Deivid Rojas, a senior at Swarthmore College, has waited four years to hear the congratulatory remarks that will come with receiving his degree from the elite liberal arts school.
Now, his Spanish-speaking father will be able to understand them as well: "Felicidades a los recien graduados!" (Congratulations to our new graduates!)
Swarthmore is offering a live, simultaneous translation of Sunday's commencement, where guests will be able to listen to a Spanish version of the ceremony using wireless headsets.
Many universities, including Swarthmore, have long offered sign-language interpreters or closed captioning at their graduations for the deaf and hard of hearing. But translation into foreign languages appears to be uncommon.
Rojas, whose family immigrated to the U.S. from Colombia when he was 7, said his father is among several relatives he expects to use the service.
"He's someone that's not perfectly comfortable with English," Rojas said. "I don't think he'd be able to enjoy it as much."
Some Hispanic advocacy groups expressed surprise when told of Swarthmore's endeavor, calling it an unusual and welcome development for the nation's growing Latino population.
"They're investing now in creating a campus culture that's inviting and supporting of Latinos," said Deborah Santiago, vice president for policy and research for Excelencia in Education. "I think that it's really going to pay off for them down the road."
About 13 percent of the 20.5 million college students in the U.S. are Hispanic, up from nearly 10 percent a decade ago.
Among Hispanic-serving institutions, defined as those with at least 25 percent Latino enrollment, there is no data on colleges using Spanish translation at commencement, according to the Hispanic Association of Colleges & Universities.
Schools including Columbia University and the University of Southern California supplement their main graduations with secondary ceremonies specifically for Latino students. Both events are bilingual.
Swarthmore's student body has grown from about 8 percent Latino a decade ago to 11 percent today. Overall, it enrolls approximately 1,500 students on its leafy campus about 10 miles outside Philadelphia.

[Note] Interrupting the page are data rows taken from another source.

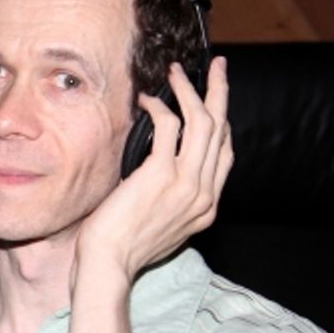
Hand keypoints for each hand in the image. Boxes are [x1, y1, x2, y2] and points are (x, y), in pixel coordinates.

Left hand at [74, 57, 233, 287]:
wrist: (108, 264)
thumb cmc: (122, 249)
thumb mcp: (162, 227)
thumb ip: (172, 201)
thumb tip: (161, 176)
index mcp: (206, 207)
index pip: (225, 155)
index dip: (222, 124)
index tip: (213, 103)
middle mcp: (204, 194)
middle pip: (221, 131)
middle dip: (219, 93)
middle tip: (216, 67)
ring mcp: (186, 183)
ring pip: (201, 122)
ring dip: (190, 90)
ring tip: (177, 71)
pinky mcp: (161, 174)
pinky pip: (168, 126)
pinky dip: (159, 107)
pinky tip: (147, 100)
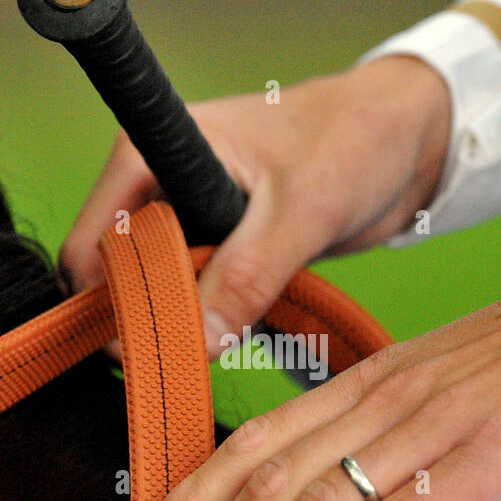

Among them is the 22-year-old Rojas, who grew up in Miami and attended Swarthmore on a full scholarship. The progressive school with Quaker roots was the perfect place for him to nurture his commitment to social justice, he said.
Still, he and other Latino students were concerned that their Spanish-speaking parents could not understand communications from the college, on topics from admissions to financial aid. He did not want that to be the case at commencement.
So Rojas approached Maurice Eldridge, vice president for college and community relations, with the translation idea.
Eldridge was immediately receptive. Though the expected need among the 350 graduates was not overwhelming, offering the service embodies the private school's mission and ethos, said Eldridge.
"It was a reasonable extension of services to make such a significant event in the lives of our students and their families more accessible to them," he said.
Swarthmore already had some of the necessary audio equipment and spent about $12,000 to buy the rest, Eldridge said.
Professor Aurora Camacho de Schmidt, who teaches Spanish and Latin American literature, will translate the ceremony on site.
Despite her fluency and previous experience as a translator, Camacho de Schmidt said interpreting on the fly is hard. She hopes to have copies of some speeches ahead of time.
"I have to work at it and I will have to practice," said Camacho de Schmidt. "But it is something that once you have done it, it is a skill that stays with you, like riding a bicycle."
The audio equipment has the capacity to add channels, and next year the school may provide Korean or Chinese translations as well, said Eldridge. The college will also continue to offer American Sign Language interpreters.